┌──

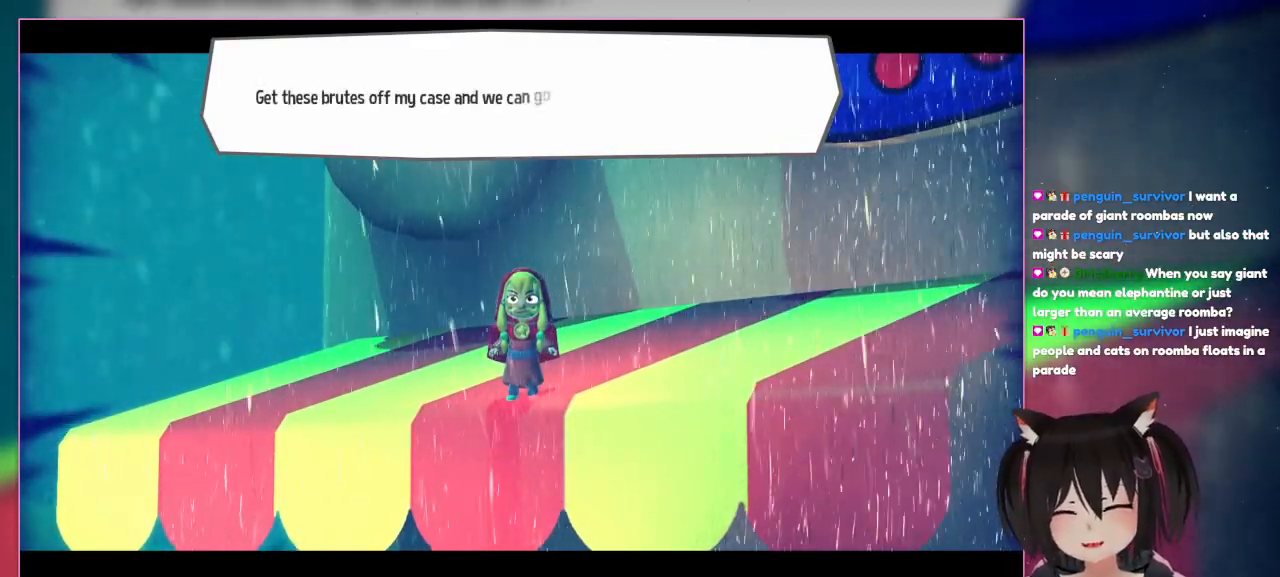
{"buttons": [], "left_stick": "center", "right_stick": "center", "events": []}
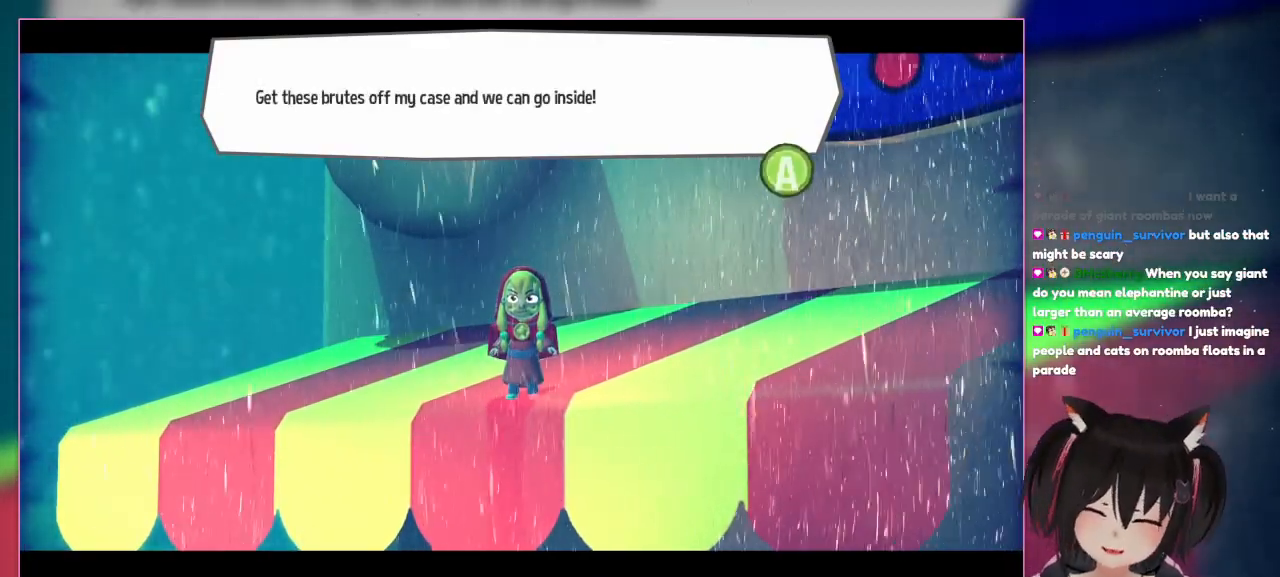
{"buttons": [], "left_stick": "center", "right_stick": "center", "events": []}
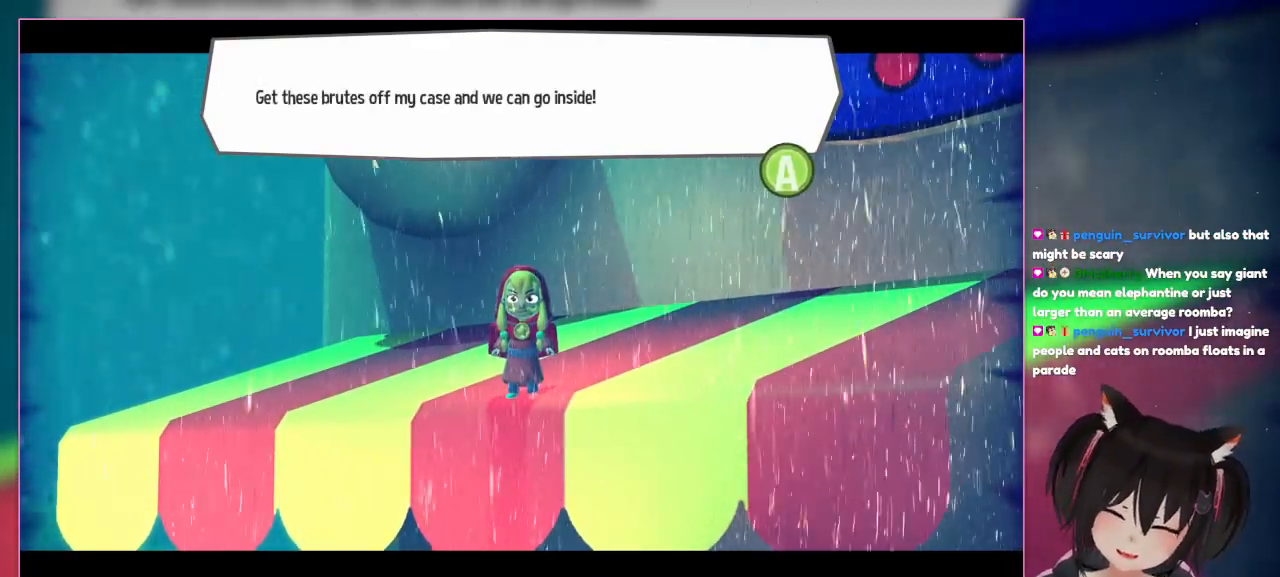
{"buttons": [], "left_stick": "center", "right_stick": "center", "events": []}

└──

→ **Task prompt**:
Copy the listing over exactly, skipping the pictures it holds.

→ **Exercise answer**:
{"buttons": [], "left_stick": "center", "right_stick": "center", "events": []}
{"buttons": [], "left_stick": "center", "right_stick": "center", "events": []}
{"buttons": [], "left_stick": "center", "right_stick": "center", "events": []}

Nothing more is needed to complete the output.